Se você presencia isso no seu dia-a-dia, tenha paciência - você não está só.
Essa é só uma das diferenças entre homens e mulheres.
O homem se sente relaxado quando se "desliga" do mundo, seja assistindo a televisão, lendo um jornal ou até tirando um cochilinho. Se está preocupado com algo, prefere o silêncio, o isolamento e ficar "trancado" no seu casulo, até que encontre uma solução plausível para o seu problema ou alivie sua tensão.

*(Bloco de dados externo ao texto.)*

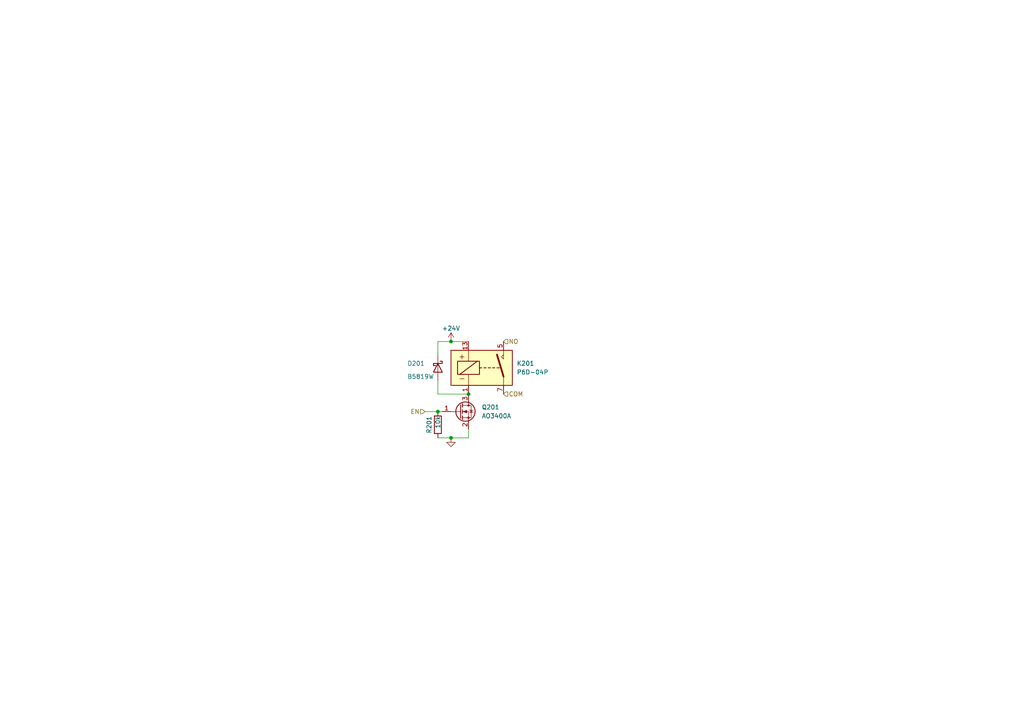
<source format=kicad_sch>
(kicad_sch (version 20211123) (generator eeschema)

  (uuid 171152cf-4480-49ff-aab0-3af741908235)

  (paper "A4")

  (title_block
    (title "WormControl-Relay15x5t15-PowerBoard")
    (date "2024-11-28")
    (rev "0.1")
    (company "makerspace.lt")
  )

  

  (junction (at 135.89 114.3) (diameter 0) (color 0 0 0 0)
    (uuid 02558066-4e0e-47b4-a0f9-2e5295137a89)
  )
  (junction (at 127 119.38) (diameter 0) (color 0 0 0 0)
    (uuid 0b241b4e-3189-470a-96b6-1ae1b518a9ca)
  )
  (junction (at 130.81 99.06) (diameter 0) (color 0 0 0 0)
    (uuid 3e4ca8b5-87c1-4fdb-8b94-fa59733bcfa0)
  )
  (junction (at 130.81 127) (diameter 0) (color 0 0 0 0)
    (uuid 88ca889b-278e-4de3-852f-a5d2f9c7638f)
  )

  (wire (pts (xy 130.81 127) (xy 135.89 127))
    (stroke (width 0) (type default) (color 0 0 0 0))
    (uuid 0081ed57-8fa3-451d-ac01-453f8d8a4cfa)
  )
  (wire (pts (xy 130.81 99.06) (xy 135.89 99.06))
    (stroke (width 0) (type default) (color 0 0 0 0))
    (uuid 021cbcd9-b1f1-40b7-b59a-0bbb168ed768)
  )
  (wire (pts (xy 123.19 119.38) (xy 127 119.38))
    (stroke (width 0) (type default) (color 0 0 0 0))
    (uuid 1f711b79-e8d2-450f-9c7e-5e2c362872be)
  )
  (wire (pts (xy 127 102.87) (xy 127 99.06))
    (stroke (width 0) (type default) (color 0 0 0 0))
    (uuid 25ed1285-84e5-4a70-b129-d43a9b84bd7e)
  )
  (wire (pts (xy 127 127) (xy 130.81 127))
    (stroke (width 0) (type default) (color 0 0 0 0))
    (uuid 38f5b978-e8f8-406d-9c45-a07f5570713c)
  )
  (wire (pts (xy 127 119.38) (xy 128.27 119.38))
    (stroke (width 0) (type default) (color 0 0 0 0))
    (uuid 3ae8b9d4-bd30-4343-a9fe-561f32bb211d)
  )
  (wire (pts (xy 135.89 127) (xy 135.89 124.46))
    (stroke (width 0) (type default) (color 0 0 0 0))
    (uuid 43cc7f5b-7d5e-4dbe-8a39-394451d0a11a)
  )
  (wire (pts (xy 127 99.06) (xy 130.81 99.06))
    (stroke (width 0) (type default) (color 0 0 0 0))
    (uuid 5b317042-266a-4433-8ace-467632f4c5c2)
  )
  (wire (pts (xy 127 114.3) (xy 135.89 114.3))
    (stroke (width 0) (type default) (color 0 0 0 0))
    (uuid a8873aee-9e93-442c-889b-a395af5f8cfa)
  )
  (wire (pts (xy 127 110.49) (xy 127 114.3))
    (stroke (width 0) (type default) (color 0 0 0 0))
    (uuid f92c154d-79ae-41af-8faa-dedd19395a81)
  )

  (hierarchical_label "COM" (shape input) (at 146.05 114.3 0)
    (effects (font (size 1.27 1.27)) (justify left))
    (uuid 2365ddb6-74bc-4175-8929-4b01ec6eede1)
  )
  (hierarchical_label "NO" (shape input) (at 146.05 99.06 0)
    (effects (font (size 1.27 1.27)) (justify left))
    (uuid 9696b792-8af1-4feb-bba8-682dd3dfc566)
  )
  (hierarchical_label "EN" (shape input) (at 123.19 119.38 180)
    (effects (font (size 1.27 1.27)) (justify right))
    (uuid 96ca947f-96d4-468c-9378-7c2a1a3f0d28)
  )

  (symbol (lib_id "Device:D_Schottky") (at 127 106.68 270) (unit 1)
    (in_bom yes) (on_board yes)
    (uuid 63d136a9-a633-429d-a516-1fdff71654bd)
    (property "Reference" "D201" (id 0) (at 118.11 105.41 90)
      (effects (font (size 1.27 1.27)) (justify left))
    )
    (property "Value" "B5819W" (id 1) (at 118.11 109.22 90)
      (effects (font (size 1.27 1.27)) (justify left))
    )
    (property "Footprint" "Diode_SMD:D_SOD-123" (id 2) (at 127 106.68 0)
      (effects (font (size 1.27 1.27)) hide)
    )
    (property "Datasheet" "~" (id 3) (at 127 106.68 0)
      (effects (font (size 1.27 1.27)) hide)
    )
    (property "jlc-part-type" "B" (id 4) (at 127 106.68 0)
      (effects (font (size 1.27 1.27)) hide)
    )
    (property "lcsc#" "C8598" (id 5) (at 127 106.68 0)
      (effects (font (size 1.27 1.27)) hide)
    )
    (pin "1" (uuid 97e77016-d77a-4709-a667-fd1cddb9e4d8))
    (pin "2" (uuid 924f9533-eba5-4074-94d7-6a5e9f0fd054))
  )

  (symbol (lib_id "-local:P6D-04P") (at 140.97 106.68 0) (unit 1)
    (in_bom yes) (on_board yes) (fields_autoplaced)
    (uuid 6b9a116d-894d-4fa4-8c31-8422b3ef6031)
    (property "Reference" "K201" (id 0) (at 149.86 105.4099 0)
      (effects (font (size 1.27 1.27)) (justify left))
    )
    (property "Value" "P6D-04P" (id 1) (at 149.86 107.9499 0)
      (effects (font (size 1.27 1.27)) (justify left))
    )
    (property "Footprint" "-local:P6D-04P" (id 2) (at 149.86 107.95 0)
      (effects (font (size 1.27 1.27)) (justify left) hide)
    )
    (property "Datasheet" "https://www.lcsc.com/datasheet/lcsc_datasheet_2211282300_Omron-Electronics-G6D-1A-ASI-DC24_C32716.pdf" (id 3) (at 140.97 106.68 0)
      (effects (font (size 1.27 1.27)) hide)
    )
    (property "jlc-part-type" "E" (id 4) (at 140.97 106.68 0)
      (effects (font (size 1.27 1.27)) hide)
    )
    (property "lcsc#" "C1524870" (id 5) (at 140.97 106.68 0)
      (effects (font (size 1.27 1.27)) hide)
    )
    (pin "1" (uuid f1bf6101-c312-4e9a-92fb-af18b9745519))
    (pin "13" (uuid 1aa3ad9e-48fe-486d-8e9a-54ac559eae4e))
    (pin "5" (uuid 0e4cfc56-79e3-4602-84fd-a94be098ab32))
    (pin "7" (uuid edba3b4e-7b12-4fbe-86ff-2c0c8a6ae0e9))
  )

  (symbol (lib_id "-pwr:GND") (at 130.81 127 0) (unit 1)
    (in_bom yes) (on_board yes) (fields_autoplaced)
    (uuid 895ba678-ff50-4087-92ba-5c274f3a1204)
    (property "Reference" "#PWR0202" (id 0) (at 130.81 133.35 0)
      (effects (font (size 1.27 1.27)) hide)
    )
    (property "Value" "GND" (id 1) (at 130.81 130.81 0)
      (effects (font (size 1.27 1.27)) hide)
    )
    (property "Footprint" "" (id 2) (at 130.81 127 0)
      (effects (font (size 1.27 1.27)) hide)
    )
    (property "Datasheet" "" (id 3) (at 130.81 127 0)
      (effects (font (size 1.27 1.27)) hide)
    )
    (pin "1" (uuid d5f7d5ae-fdfc-4d3a-8193-18080e459f67))
  )

  (symbol (lib_id "Transistor_FET:AO3400A") (at 133.35 119.38 0) (unit 1)
    (in_bom yes) (on_board yes) (fields_autoplaced)
    (uuid a0e80597-c3b4-4f51-87c4-daef824e5e2e)
    (property "Reference" "Q201" (id 0) (at 139.7 118.1099 0)
      (effects (font (size 1.27 1.27)) (justify left))
    )
    (property "Value" "AO3400A" (id 1) (at 139.7 120.6499 0)
      (effects (font (size 1.27 1.27)) (justify left))
    )
    (property "Footprint" "Package_TO_SOT_SMD:SOT-23" (id 2) (at 138.43 121.285 0)
      (effects (font (size 1.27 1.27) italic) (justify left) hide)
    )
    (property "Datasheet" "http://www.aosmd.com/pdfs/datasheet/AO3400A.pdf" (id 3) (at 133.35 119.38 0)
      (effects (font (size 1.27 1.27)) (justify left) hide)
    )
    (property "jlc-part-type" "B" (id 4) (at 133.35 119.38 0)
      (effects (font (size 1.27 1.27)) hide)
    )
    (property "lcsc#" "C20917" (id 5) (at 133.35 119.38 0)
      (effects (font (size 1.27 1.27)) hide)
    )
    (pin "1" (uuid 250b306b-f4e1-4938-bf44-68767478b565))
    (pin "2" (uuid 5acd0bb8-39f4-4072-ba7c-a24543684a54))
    (pin "3" (uuid c4f7a10a-d002-4594-92ad-53ff99d543cd))
  )

  (symbol (lib_id "power:+24V") (at 130.81 99.06 0) (unit 1)
    (in_bom no) (on_board no)
    (uuid b06d97e4-bb68-4973-9af7-b97817e84ee3)
    (property "Reference" "#PWR0201" (id 0) (at 130.81 102.87 0)
      (effects (font (size 1.27 1.27)) hide)
    )
    (property "Value" "+24V" (id 1) (at 130.81 95.25 0))
    (property "Footprint" "" (id 2) (at 130.81 99.06 0)
      (effects (font (size 1.27 1.27)) hide)
    )
    (property "Datasheet" "" (id 3) (at 130.81 99.06 0)
      (effects (font (size 1.27 1.27)) hide)
    )
    (pin "1" (uuid 7ab496b4-222a-4914-a715-1dbc1c156e9b))
  )

  (symbol (lib_id "Device:R") (at 127 123.19 180) (unit 1)
    (in_bom yes) (on_board yes)
    (uuid f13755d3-132b-49a3-847f-a12cf6ed2d9c)
    (property "Reference" "R201" (id 0) (at 124.46 120.65 90)
      (effects (font (size 1.27 1.27)) (justify left))
    )
    (property "Value" "10k" (id 1) (at 127 120.65 90)
      (effects (font (size 1.27 1.27)) (justify left))
    )
    (property "Footprint" "Resistor_SMD:R_0805_2012Metric" (id 2) (at 128.778 123.19 90)
      (effects (font (size 1.27 1.27)) hide)
    )
    (property "Datasheet" "~" (id 3) (at 127 123.19 0)
      (effects (font (size 1.27 1.27)) hide)
    )
    (property "jlc-part-type" "B" (id 4) (at 127 123.19 0)
      (effects (font (size 1.27 1.27)) hide)
    )
    (property "lcsc#" "C17414" (id 5) (at 127 123.19 0)
      (effects (font (size 1.27 1.27)) hide)
    )
    (pin "1" (uuid 51828cc4-4ffb-4fb7-8945-b576538c27ad))
    (pin "2" (uuid 1a905476-1c36-4459-96f7-6f811055fc45))
  )
)

</source>
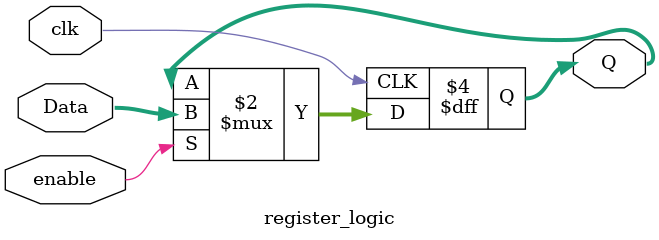
<source format=v>
`timescale 1ns / 1ps


module CLA_4bits(
    input clk,
    input enable,
    input [3:0] A,B,
    input Cin,
    output [4:0] Q
    );
    
    wire [4:0] Data;

    wire [3:0] G,P;
    wire [4:0] C;
    wire [3:0] Sum;
    wire Cout;
    assign P = A^B;
    assign G = A&B;    
    
    
    assign C[0] = Cin;
    assign C[1] = G[0] | (P[0] & C[0]);
    assign C[2] = G[1] | (P[1] & G[0]) | (P[1] & P[0] & C[0]);
    assign C[3] = G[2] | (P[2] & G[1]) | (P[2] & P[1] & G[0]) |             (P[2] & P[1] & P[0] & C[0]);
    assign Q[4] = G[3] | (P[3] & G[2]) | (P[3] & P[2] & G[1]) | (P[3] & P[2] & P[1] & G[0]) |(P[3] & P[2] & P[1] & P[0] & C[0]);
   
    assign Sum = P ^ C;
    
    assign Q[0] = Sum[0];
    assign Q[1] = Sum[1];
    assign Q[2] = Sum[2];
    assign Q[3] = Sum[3];
    
    
    
  
    
endmodule


module register_logic (
    input clk,
    input enable,
    input [4:0] Data,
    output reg [4:0] Q
    );
    
    always @(posedge clk)
    if(enable)
        Q <= Data;
endmodule


</source>
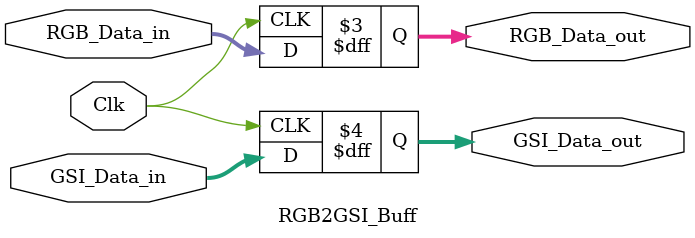
<source format=v>
`timescale 1ns / 1ps

module RGB2GSI_Buff(RGB_Data_in,RGB_Data_out,GSI_Data_in,GSI_Data_out,Clk);
    
    input [23:0] RGB_Data_in;
    input [7:0] GSI_Data_in;
    input Clk;
    
    output reg [23:0] RGB_Data_out;
    output reg [7:0] GSI_Data_out;
    
    initial
    begin
        RGB_Data_out=0;
        GSI_Data_out=0;
    end
    
    always @(posedge Clk)
    begin
        RGB_Data_out<=RGB_Data_in;
        GSI_Data_out<=GSI_Data_in;
    end
endmodule

</source>
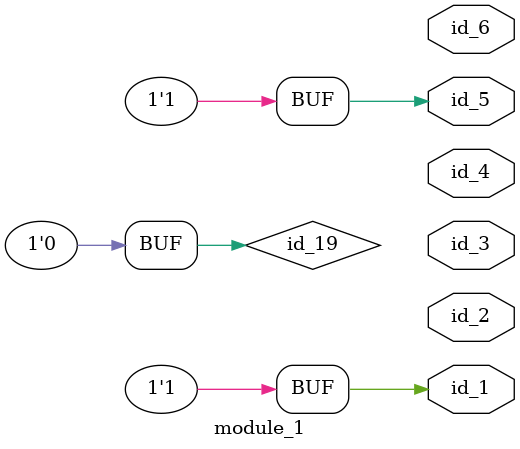
<source format=v>
module module_0;
  always id_1 = id_1 & id_1;
endmodule
module module_1 (
    id_1,
    id_2,
    id_3,
    id_4,
    id_5,
    id_6
);
  output wire id_6;
  output wire id_5;
  output wire id_4;
  output wire id_3;
  output wire id_2;
  output wire id_1;
  assign id_1 = 1;
  wire id_7;
  wire id_8, id_9, id_10, id_11;
  module_0 modCall_1 ();
  wire id_12;
  wire id_13;
  wire id_14, id_15, id_16;
  wire id_17, id_18, id_19 = -1'b0;
  assign id_5 = -1;
endmodule

</source>
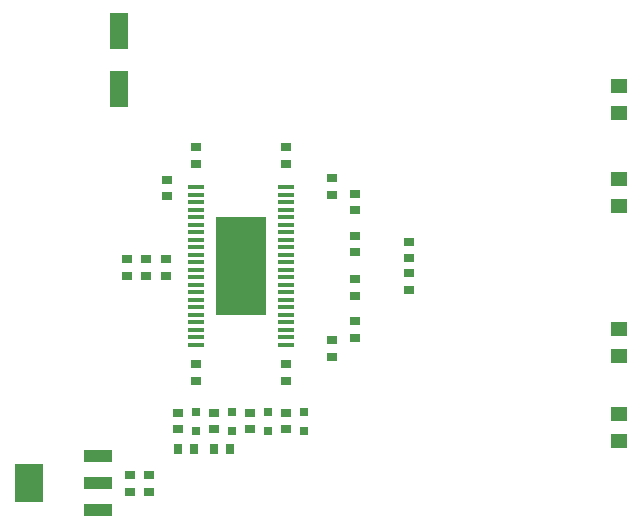
<source format=gtp>
G04*
G04 #@! TF.GenerationSoftware,Altium Limited,Altium Designer,20.2.7 (254)*
G04*
G04 Layer_Color=8421504*
%FSLAX24Y24*%
%MOIN*%
G70*
G04*
G04 #@! TF.SameCoordinates,4CE69676-7648-4ED1-8A92-EA0B7AD9E3AE*
G04*
G04*
G04 #@! TF.FilePolarity,Positive*
G04*
G01*
G75*
%ADD19R,0.0374X0.0315*%
%ADD20R,0.0315X0.0315*%
%ADD21R,0.0550X0.0500*%
%ADD22R,0.0630X0.1240*%
%ADD23R,0.1697X0.3252*%
%ADD24O,0.0551X0.0157*%
%ADD25R,0.0315X0.0374*%
%ADD26R,0.0945X0.0394*%
%ADD27R,0.0945X0.1299*%
D19*
X38146Y27474D02*
D03*
Y28025D02*
D03*
X31050Y25000D02*
D03*
Y24449D02*
D03*
X34050Y25000D02*
D03*
Y24449D02*
D03*
X35604Y25249D02*
D03*
Y25801D02*
D03*
X28750Y27949D02*
D03*
Y28500D02*
D03*
X29400Y27949D02*
D03*
Y28500D02*
D03*
X32846Y23381D02*
D03*
Y22829D02*
D03*
X34046Y23381D02*
D03*
Y22829D02*
D03*
X36346Y27826D02*
D03*
Y27274D02*
D03*
X30050Y28500D02*
D03*
Y27949D02*
D03*
X38146Y29076D02*
D03*
Y28525D02*
D03*
X30096Y30599D02*
D03*
Y31151D02*
D03*
X36346Y30124D02*
D03*
Y30676D02*
D03*
X31050Y31674D02*
D03*
Y32226D02*
D03*
X34050Y31674D02*
D03*
Y32226D02*
D03*
X35604Y30650D02*
D03*
Y31201D02*
D03*
X36346Y28724D02*
D03*
Y29276D02*
D03*
Y26426D02*
D03*
Y25874D02*
D03*
X30446Y23381D02*
D03*
Y22829D02*
D03*
X29496Y21301D02*
D03*
Y20749D02*
D03*
X28846Y21301D02*
D03*
Y20749D02*
D03*
X31646Y23381D02*
D03*
Y22829D02*
D03*
D20*
X33446Y22760D02*
D03*
Y23390D02*
D03*
X34646Y22760D02*
D03*
Y23390D02*
D03*
X31046Y22760D02*
D03*
Y23390D02*
D03*
X32246Y22760D02*
D03*
Y23390D02*
D03*
D21*
X45146Y30275D02*
D03*
Y31175D02*
D03*
Y33375D02*
D03*
Y34275D02*
D03*
Y25275D02*
D03*
Y26175D02*
D03*
Y22425D02*
D03*
Y23325D02*
D03*
D22*
X28496Y36090D02*
D03*
Y34160D02*
D03*
D23*
X32546Y28275D02*
D03*
D24*
X34042Y25650D02*
D03*
Y25900D02*
D03*
Y26150D02*
D03*
Y26400D02*
D03*
Y26650D02*
D03*
Y26900D02*
D03*
Y27150D02*
D03*
Y27400D02*
D03*
Y27650D02*
D03*
Y27900D02*
D03*
Y28150D02*
D03*
Y28400D02*
D03*
Y28650D02*
D03*
Y28900D02*
D03*
Y29150D02*
D03*
Y29400D02*
D03*
Y29650D02*
D03*
Y29900D02*
D03*
Y30150D02*
D03*
Y30400D02*
D03*
Y30650D02*
D03*
Y30900D02*
D03*
X31050Y25650D02*
D03*
Y25900D02*
D03*
Y26150D02*
D03*
Y26400D02*
D03*
Y26650D02*
D03*
Y26900D02*
D03*
Y27150D02*
D03*
Y27400D02*
D03*
Y27650D02*
D03*
Y27900D02*
D03*
Y28150D02*
D03*
Y28400D02*
D03*
Y28650D02*
D03*
Y28900D02*
D03*
Y29150D02*
D03*
Y29400D02*
D03*
Y29650D02*
D03*
Y29900D02*
D03*
Y30150D02*
D03*
Y30400D02*
D03*
Y30650D02*
D03*
Y30900D02*
D03*
D25*
X31001Y22175D02*
D03*
X30450D02*
D03*
X32201D02*
D03*
X31650D02*
D03*
D26*
X27787Y20119D02*
D03*
Y21025D02*
D03*
Y21931D02*
D03*
D27*
X25504Y21025D02*
D03*
M02*

</source>
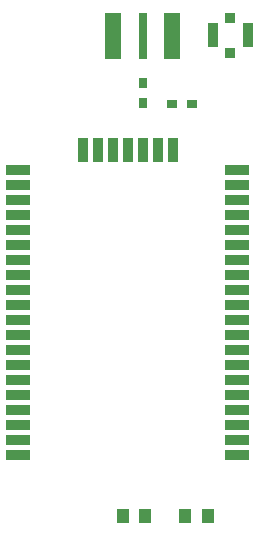
<source format=gbr>
G04 DipTrace 3.0.0.2*
G04 TopPaste.gbr*
%MOMM*%
G04 #@! TF.FileFunction,Paste,Top*
G04 #@! TF.Part,Single*
%ADD45R,0.81X2.074*%
%ADD47R,2.074X0.81*%
%ADD49R,0.9X0.8*%
%ADD51R,0.8X0.9*%
%ADD59R,1.1X1.3*%
%ADD63R,0.9X2.05*%
%ADD65R,0.85X0.9*%
%ADD67R,0.65X3.86*%
%ADD69R,1.32X3.86*%
%FSLAX35Y35*%
G04*
G71*
G90*
G75*
G01*
G04 TopPaste*
%LPD*%
D69*
X1525000Y6253000D3*
D67*
X1779000Y6252000D3*
D69*
X2032000D3*
D65*
X2523000Y6106000D3*
Y6406000D3*
D63*
X2673000Y6256000D3*
X2373000D3*
D59*
X1800000Y2190000D3*
X1610000D3*
X2140000D3*
X2330000D3*
D51*
X1781000Y5679000D3*
Y5849000D3*
D49*
X2027000Y5678000D3*
X2197000D3*
D47*
X2581000Y2705000D3*
Y2832000D3*
Y2959000D3*
Y3086000D3*
Y3213000D3*
Y3340000D3*
Y3467000D3*
Y3594000D3*
Y3721000D3*
Y3848000D3*
Y3975000D3*
Y4102000D3*
Y4229000D3*
Y4356000D3*
Y4483000D3*
Y4610000D3*
Y4737000D3*
Y4864000D3*
Y4991000D3*
Y5118000D3*
D45*
X2035500Y5282500D3*
X1908500D3*
X1781500D3*
X1654500D3*
X1527500D3*
X1400500D3*
X1273500D3*
D47*
X728000Y5118000D3*
Y4991000D3*
Y4864000D3*
Y4737000D3*
Y4610000D3*
Y4483000D3*
Y4356000D3*
Y4229000D3*
Y4102000D3*
Y3975000D3*
Y3848000D3*
Y3721000D3*
Y3594000D3*
Y3467000D3*
Y3340000D3*
Y3213000D3*
Y3086000D3*
Y2959000D3*
Y2832000D3*
Y2705000D3*
M02*

</source>
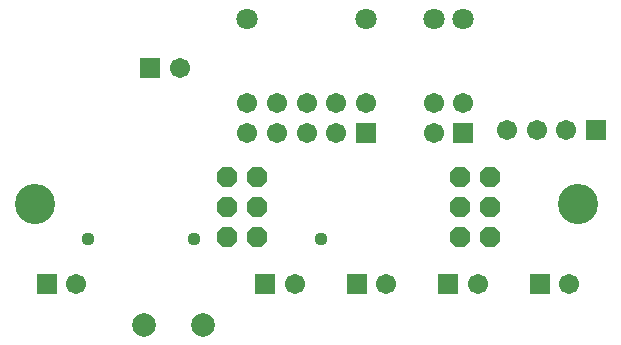
<source format=gbr>
G04 EAGLE Gerber RS-274X export*
G75*
%MOMM*%
%FSLAX34Y34*%
%LPD*%
%INSoldermask Bottom*%
%IPPOS*%
%AMOC8*
5,1,8,0,0,1.08239X$1,22.5*%
G01*
%ADD10C,3.403200*%
%ADD11R,1.711200X1.711200*%
%ADD12C,1.711200*%
%ADD13C,1.803200*%
%ADD14P,1.869504X8X292.500000*%
%ADD15C,2.003200*%
%ADD16C,1.109600*%


D10*
X230000Y145000D03*
X-230000Y145000D03*
D11*
X50000Y205000D03*
D12*
X25000Y205000D03*
X0Y205000D03*
X-25000Y205000D03*
X-50000Y205000D03*
X50000Y230000D03*
X25000Y230000D03*
X0Y230000D03*
X-25000Y230000D03*
X-50000Y230000D03*
D13*
X-50000Y301800D03*
X50000Y301800D03*
D11*
X-35000Y77500D03*
D12*
X-10000Y77500D03*
D11*
X120000Y77500D03*
D12*
X145000Y77500D03*
D11*
X42500Y77500D03*
D12*
X67500Y77500D03*
D11*
X197500Y77500D03*
D12*
X222500Y77500D03*
D14*
X-67700Y167900D03*
X-42300Y167900D03*
X-67700Y142500D03*
X-42300Y142500D03*
X-67700Y117100D03*
X-42300Y117100D03*
X129800Y167900D03*
X155200Y167900D03*
X129800Y142500D03*
X155200Y142500D03*
X129800Y117100D03*
X155200Y117100D03*
D11*
X245000Y207500D03*
D12*
X220000Y207500D03*
X195000Y207500D03*
X170000Y207500D03*
D11*
X132500Y205000D03*
D12*
X107500Y205000D03*
X132500Y230000D03*
X107500Y230000D03*
D13*
X107500Y301800D03*
X132500Y301800D03*
D11*
X-132500Y260000D03*
D12*
X-107500Y260000D03*
D11*
X-220000Y77500D03*
D12*
X-195000Y77500D03*
D15*
X-87500Y42500D03*
X-137500Y42500D03*
D16*
X-95000Y115000D03*
X12500Y115000D03*
X-185000Y115000D03*
M02*

</source>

A mulher, de natureza emotiva, para relaxar do seu dia, quer conversar sobre tudo o que lhe aconteceu: sobre a empregada, os filhos, o trabalho e tudo que está ao seu redor. Esta é a forma que ela tem de desabafar, de descarregar a tensão, e dividindo com alguém, ela se sentirá mais aliviada.
Aliás, esse é um grande ponto de desentendimento entre homens e mulheres que vivem juntos, pois o homem realmente não suporta quando a mulher quer a todo custo que ele fale o que ele está pensando, se ele justamente "ainda está pensando". E elas, odeiam quando querem falar e não encontram a devida atenção do parceiro. Por isso, não pensem que isso é um bicho de sete cabeças, pois isso acontece na maioria dos relacionamentos e nada tem a ver com o amor. Tem a ver que homens e mulheres agem e pensam diferentes.
O homem não costuma falar sobre o que os está incomodando e se sente pressionado e aborrecido quando a mulher não consegue perceber isso, cobrando-o com uma conversa.
Geralmente só "quebra o silêncio" quando já pensou o suficiente para achar pelo menos uma pequena solução.
Com a mulher já é diferente. Ela quer conversar pois acha que conversando é que vai encontrar soluções e, geralmente, procura quem ela confia para "detalhar" sobre o que aconteceu no seu dia.
É tão fácil perceber como a dinâmica do homem e da mulher funciona diferente em vários aspectos. Reparem a diferença de quando um grupo de homens fica sozinho e quando é um grupo formado só por mulheres. A dinâmica da conversa é totalmente diferente.
Os homens conversarão sobre futebol, mulheres e política, sem se aprofundarem demais em qualquer assunto. Discutem de forma prática e trivial e não vão jamais ficar falando dos seus problemas pessoais ou se lamentando uns com os outros.
No grupinho formado por mulheres, elas conversarão sobre os problemas do dia-a-dia, sobre os conflitos emocionais, das causas sociais, falarão e reclamarão de seus parceiros e debaterão os assuntos com muito vigor e entusiasmo. Algumas vezes começam vários assuntos ao mesmo tempo e trocam em minutos de um assunto para o outro, mas incrivelmente, para assombro dos homens, conseguem dar conta de todos os assuntos que começaram.
Para a mulher, dividir os problemas com alguém, não a deixa nem um pouco constrangida. Nem tão pouco se sentirá menos mulher ou diminuída por se sentir frágil.
Os homens não. Nada do que é falado pode ser um comprometedor de sua masculinidade, nem demonstrar demais seus sentimentos. E querem saber? Nem sempre é assim que eles pensam, mas nem por isso eles agirão de forma contrária.
Só para as Mulheres
Se estiver olhando um homem em silêncio, deixe-o como está, pois a mente dele não estará disponível naquele momento. Portanto, nada de ficar perguntando a ele: "O que você tem?" ou "Porque está tão calado?"
Ele voltará a lhe dar atenção, assim que encontrar uma pequena solução para o problema dele ou achar que já aliviou a tensão. Na verdade, muitas vezes nem ele mesmo sabe o que o torna tão distante assim.
Não espere portanto, que ele esteja sempre em contato com os sentimentos dele, pois seria a mesma coisa que exigir que você seja o tempo toda lógica, racional, que não chore ou que fique sem falar, por horas seguidas.
Quando ele estiver pronto, ele falará!
Só para os Homens
Quando estiver olhando para uma mulher, e ela começar a falar um monte de coisas de uma vez, apenas escute, pois é só o que ela quer. Não precisa querer achar uma solução prática pra ela. Se fizer isso, ela pode virar uma fera e achar que você está subestimando a inteligência dela e a capacidade de raciocínio. Ela sabe pensar sózinha e, a não ser que lhe peça uma opinião, se limite a escutá-la. E quando estiver querendo ficar sózinho no seu casulo, diga isso carinhosamente para ela. Ela compreenderá."
Beijinhos a todos e todas e até a próxima!